O produtor Geraldo Magela é um dos que levam ao extremo os cuidados com o meio ambiente. Vista de longe, a área de 5 mil metros quadrados da horta parece um matagal. Só após transpor a cerca viva que circunda os canteiros é possível observar que a área está cultivada com radichio (espécie de chicória italiana), couve-manteiga, catalônia e salsinha. As plantas ocupam uma parte limpa, no meio do canteiro, cercada por mato e capim.

Magela, um ex-bibliotecário formado pela Universidade de São Paulo, que há 25 anos deixou a capital para viver no “meio do mato”, diz que segue a linha do quanto mais natural, melhor. “Não uso trator, nem máquinas, apenas uma roçadeira para reduzir a altura do mato.”

A camada de material verde evita a erosão e mantém a terra úmida, reduzindo a evaporação. Quando chove, o mato impede que os nutrientes sejam carreados pela enxurrada. A horta é irrigada por microaspersão, sistema mais econômico.

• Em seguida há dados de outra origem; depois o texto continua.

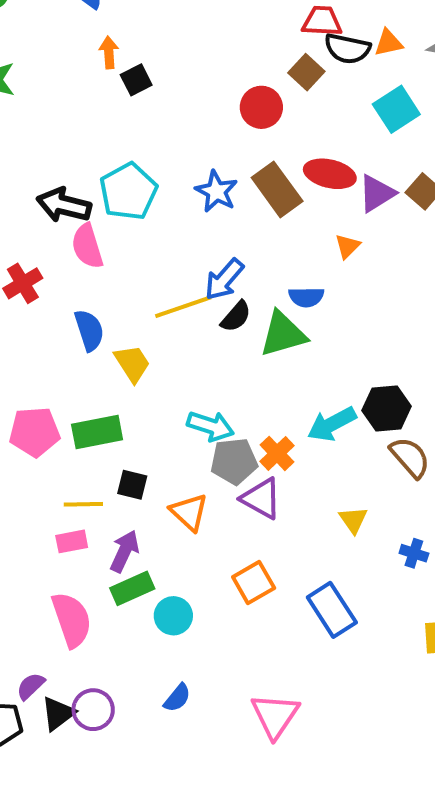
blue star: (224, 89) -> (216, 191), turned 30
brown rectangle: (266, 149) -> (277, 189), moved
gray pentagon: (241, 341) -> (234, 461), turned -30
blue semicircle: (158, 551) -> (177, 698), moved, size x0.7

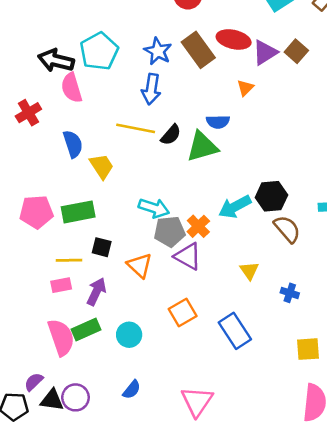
blue arrow: (224, 279) -> (151, 89), moved, turned -32
yellow line: (183, 307) -> (136, 128), turned 30
green rectangle: (132, 588) -> (86, 329), moved
black triangle: (58, 714) -> (52, 400), turned 45

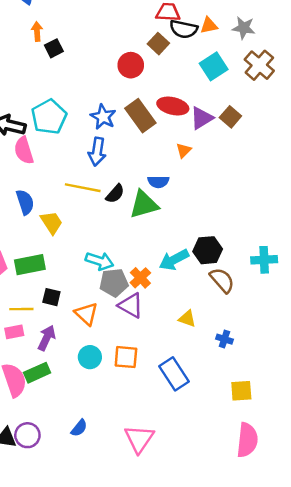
yellow triangle: (249, 271) -> (187, 319), turned -36
orange square: (183, 313) -> (126, 357), turned 35
cyan circle: (129, 335) -> (90, 357), moved

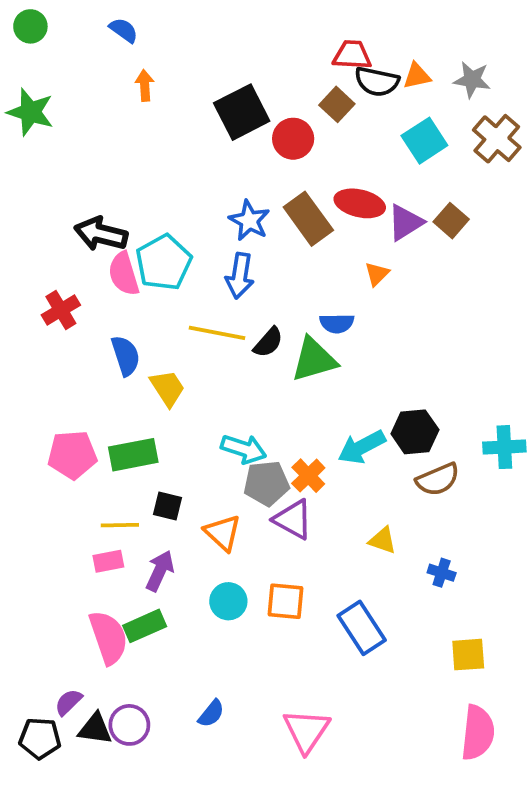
black square: (54, 48) -> (242, 112), moved, size x1.8
cyan pentagon: (49, 117) -> (164, 262), moved
brown semicircle: (222, 280) -> (438, 479), turned 108

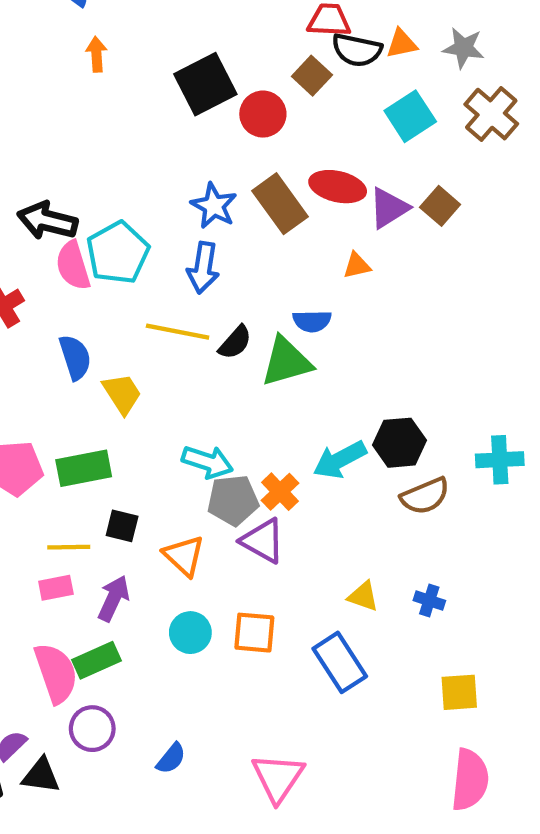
orange triangle: (377, 274) -> (357, 266), turned 32
yellow triangle: (383, 540) -> (363, 596), moved
purple circle: (129, 725) -> (92, 729), moved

Enquanto um bico de aspersão consome 3.500 litros de água por hora, o micro gasta apenas 200 litros. Em outros 5 mil metros da propriedade, ele mantém uma produção de cana e capim para alimentar cavalos e galinhas que, por sua vez, fornecem esterco para a horta.

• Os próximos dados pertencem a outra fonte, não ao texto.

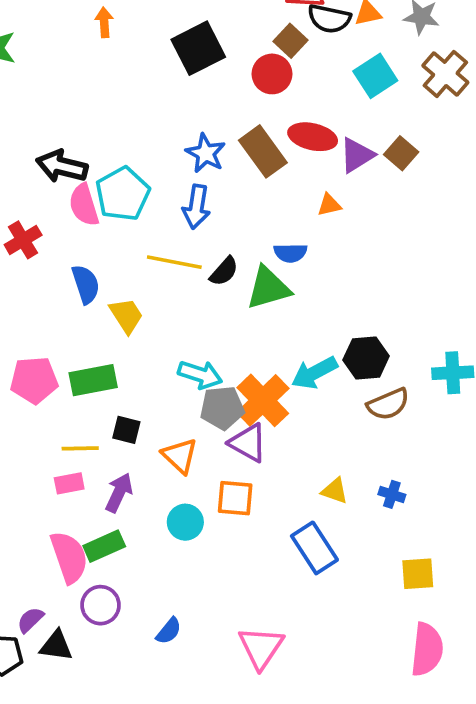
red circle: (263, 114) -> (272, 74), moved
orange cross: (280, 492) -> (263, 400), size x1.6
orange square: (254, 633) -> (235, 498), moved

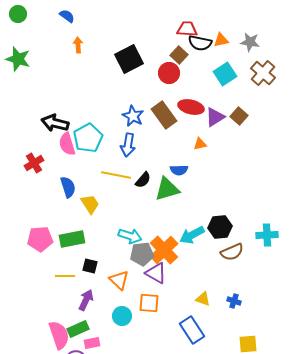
pink rectangle: (69, 483) -> (92, 343), moved

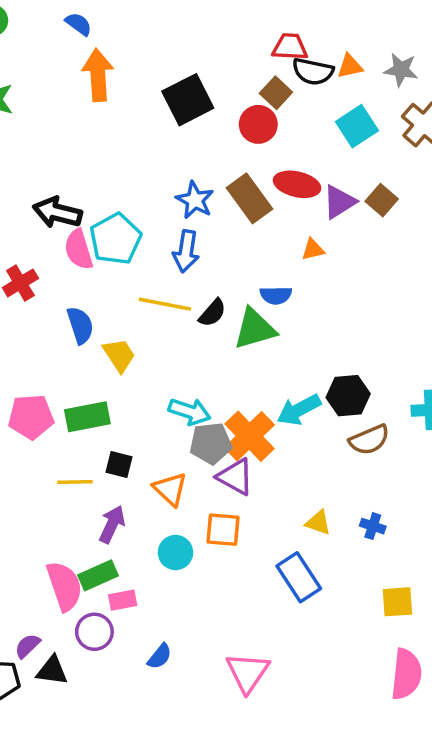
orange arrow: (78, 45) -> (98, 75), size x1.8

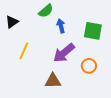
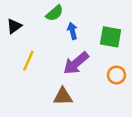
orange circle: (89, 66) -> (116, 75), moved

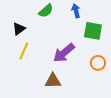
black triangle: (14, 26) -> (19, 29), moved
blue arrow: (72, 31) -> (76, 11), moved

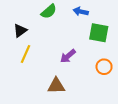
blue arrow: (76, 11) -> (81, 11), turned -64
purple arrow: (64, 53) -> (68, 56), size x0.7

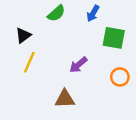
blue arrow: (81, 11) -> (93, 13), turned -72

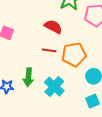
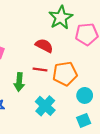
green arrow: (28, 77) -> (19, 82), moved

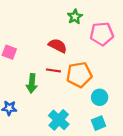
green star: (61, 18) -> (75, 17), size x0.6
cyan cross: (45, 106) -> (59, 120), moved

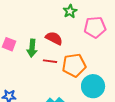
green arrow: (32, 83) -> (32, 48), moved
cyan circle: (100, 97) -> (93, 86), size x1.5

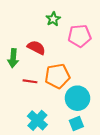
red line: (50, 61) -> (30, 81), moved

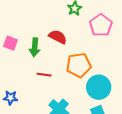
pink pentagon: (80, 36) -> (101, 25), turned -30
red line: (30, 81) -> (44, 75), moved

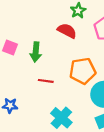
red semicircle: (58, 37) -> (67, 31), moved

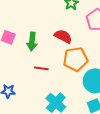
red semicircle: (67, 31) -> (63, 36), moved

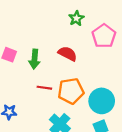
orange pentagon: (76, 59) -> (71, 91), moved

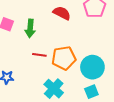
red semicircle: (68, 54) -> (62, 13), moved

“Na compostagem, incluo as folhas e restos da roçada.”

Magela cultiva também especiarias, como alecrim, manjerona e basílico. Ele foi um dos pioneiros em horticultura orgânica no município. Sua produção é disputada pela clientela. “Só não vendo mais porque a quantidade é limitada.” O produtor vive da renda do sítio.

Magela faz parte da Associação de Pequenos Produtores Orgânicos de Ibiúna (Appoi), com oito associados. A entidade mantém uma empresa para a venda dos produtos, tanto a produção própria quanto a adquirida de outros produtores. Até o início do ano passado, a associação abastecia 11 lojas de uma grande rede varejista. “Tomamos uma decisão difícil, de abrir mão do nosso principal cliente para atender o pequeno varejista e o consumidor final. Foi uma decisão acertada.”

A principal vantagem da troca foi tornar a relação comercial mais justa. Nas grandes redes, segundo ele, o produtor arca com descontos, devoluções, quebras, burocracia e demora para receber. Já na venda direta, se estabelece uma relação pessoal com o consumidor, que dá palpites sobre os produtos.